The Night Sister

Daddy was the most handsome man Rose knew. Sylvie said he looked just like Cary Grant, who she loved to read about in the papers and magazines guests left behind. She’d talked Daddy into getting a subscription to Life and studied each issue cover to cover as soon as it arrived in the mailbox each week. On the cover of this week’s issue was Henry Fonda in his new picture, Mr. Roberts.

Rose knew that if it came to London—and if the picture was approved by Mama and Daddy—Sylvie would persuade Uncle Fenton to take her to the Saturday matinee. Fenton loved the movies, too, and went as often as he could. He and Sylvie would have long, animated conversations about directors and stars, and sometimes he’d describe the movies she hadn’t been allowed to see to her, scene by scene. It was Fenton’s idea that Sylvie start a movie scrapbook, and she spent hours going through magazines and newspapers, cutting out pictures of her favorite stars and pasting them into her book. She also took notes—making lists of movies she’d seen, movies she wanted to see, and even ideas she had for making movies of her own.

Sometimes Rose got to go to the Saturday matinees with Sylvie and Fenton, but most of the time, she was pronounced too young and was left behind to help Mama with cleaning and mending. To be honest, Rose didn’t mind much. Sometimes Mama would tell her the story of how she met Daddy, and that was kind of like a movie, too.

Rose liked to imagine it. There they were, her parents, up on the big screen. Daddy was in an English hospital bed, rumpled and wounded but still handsome after his plane had been shot down, and Mama looked like an angel in her stiff white nurse’s uniform as she changed the bandages over his injured eye.

“I’d all but given up on myself,” he’d tell the girls when they asked for his version of the story. “The last thing I wanted to do was go back home and be a half-blind farmer. I was feeling like my life was just about over until your mother came along. Charlotte, your mama, was the most beautiful girl I’d ever seen.”

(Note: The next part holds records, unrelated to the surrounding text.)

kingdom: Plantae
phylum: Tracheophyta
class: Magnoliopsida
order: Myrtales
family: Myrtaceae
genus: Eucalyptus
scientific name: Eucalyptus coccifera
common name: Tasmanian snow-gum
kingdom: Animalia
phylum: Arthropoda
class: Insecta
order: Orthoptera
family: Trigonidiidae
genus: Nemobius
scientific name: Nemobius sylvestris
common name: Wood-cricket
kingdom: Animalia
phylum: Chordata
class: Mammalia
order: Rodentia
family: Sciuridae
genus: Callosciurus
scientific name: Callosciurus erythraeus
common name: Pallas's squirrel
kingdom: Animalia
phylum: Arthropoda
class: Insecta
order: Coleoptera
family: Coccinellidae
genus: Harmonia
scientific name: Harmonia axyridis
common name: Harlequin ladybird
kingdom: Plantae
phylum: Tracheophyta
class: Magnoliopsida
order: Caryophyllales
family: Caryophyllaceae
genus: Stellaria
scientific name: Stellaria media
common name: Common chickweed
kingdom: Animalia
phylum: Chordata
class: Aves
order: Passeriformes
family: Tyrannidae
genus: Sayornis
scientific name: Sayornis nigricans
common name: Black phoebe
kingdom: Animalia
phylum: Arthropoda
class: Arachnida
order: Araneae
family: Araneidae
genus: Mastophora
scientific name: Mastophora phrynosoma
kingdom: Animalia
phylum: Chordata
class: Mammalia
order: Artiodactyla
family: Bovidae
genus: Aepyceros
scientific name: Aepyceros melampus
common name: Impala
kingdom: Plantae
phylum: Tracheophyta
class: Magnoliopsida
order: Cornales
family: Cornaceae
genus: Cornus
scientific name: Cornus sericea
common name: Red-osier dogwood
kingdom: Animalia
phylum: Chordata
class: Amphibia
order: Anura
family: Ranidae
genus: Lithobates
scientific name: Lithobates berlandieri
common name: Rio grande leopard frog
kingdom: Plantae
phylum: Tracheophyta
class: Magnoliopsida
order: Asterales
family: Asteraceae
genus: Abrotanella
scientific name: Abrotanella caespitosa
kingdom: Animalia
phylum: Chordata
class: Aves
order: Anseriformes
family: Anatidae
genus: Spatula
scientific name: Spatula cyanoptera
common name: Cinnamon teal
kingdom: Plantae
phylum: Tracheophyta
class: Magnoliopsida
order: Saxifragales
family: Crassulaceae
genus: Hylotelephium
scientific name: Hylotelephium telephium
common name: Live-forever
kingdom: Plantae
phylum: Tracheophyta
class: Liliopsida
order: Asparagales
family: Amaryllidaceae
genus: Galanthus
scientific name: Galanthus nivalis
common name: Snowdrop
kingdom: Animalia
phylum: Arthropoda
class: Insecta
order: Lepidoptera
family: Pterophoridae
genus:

Rose would always smile at this part, imagining her mama young and pretty, drifting onto the scene, and changing everything—Mama, who was what Daddy called a rare beauty. When he said this, Rose would picture him off in the jungle, coming upon a one-of-a-kind orchid high up on the edge of a waterfall, carefully uprooting it, putting it in a pot, and carrying it home, hoping he had what it took to help it flourish.

“I asked your mama where she was from. ‘Here in London,’ she said. And I laughed and said, ‘Wouldn’t you know it? I’m from London, too.’?”

“I think it’s so romantic,” Sylvie would say. “The boy from London meets the girl from London. Like it was meant to be.”

“Life could be a dream, if I could take you up in paradise up above,” the Crew Cuts doo-wopped now, as the record spun on the little portable player Sylvie had brought out from their bedroom.

“Introducing Miss Matilda, the star of the show,” said Sylvie, and she led the plump Rhode Island Red onstage with her handful of raisins. Matilda followed Sylvie over to the wooden structure they’d built with two poles placed four feet apart, each with a platform and a ladder leading up to it. This was the high-wire act, although instead of a wire they had a narrow board, because they hadn’t been able to teach a chicken to walk across rope.

With Sylvie’s encouragement, Matilda climbed the ladder on the left, made her way across the narrow top board, then to the other platform, and down the ladder. When she reached the bottom, she rang the little bell that hung there by hitting it with her beak.

The crowd applauded, smiling. Sylvie had Matilda do her bow, which got more applause. Sylvie looked up and smiled, her hair coming loose from her right barrette, a few wisps falling into her eyes. The boy guest was at the edge of his seat, his eyes dreamy, the way people’s eyes often got when they watched Sylvie. She had the same effect on people that she did on chickens: they watched her intently, eager to do whatever she asked them next.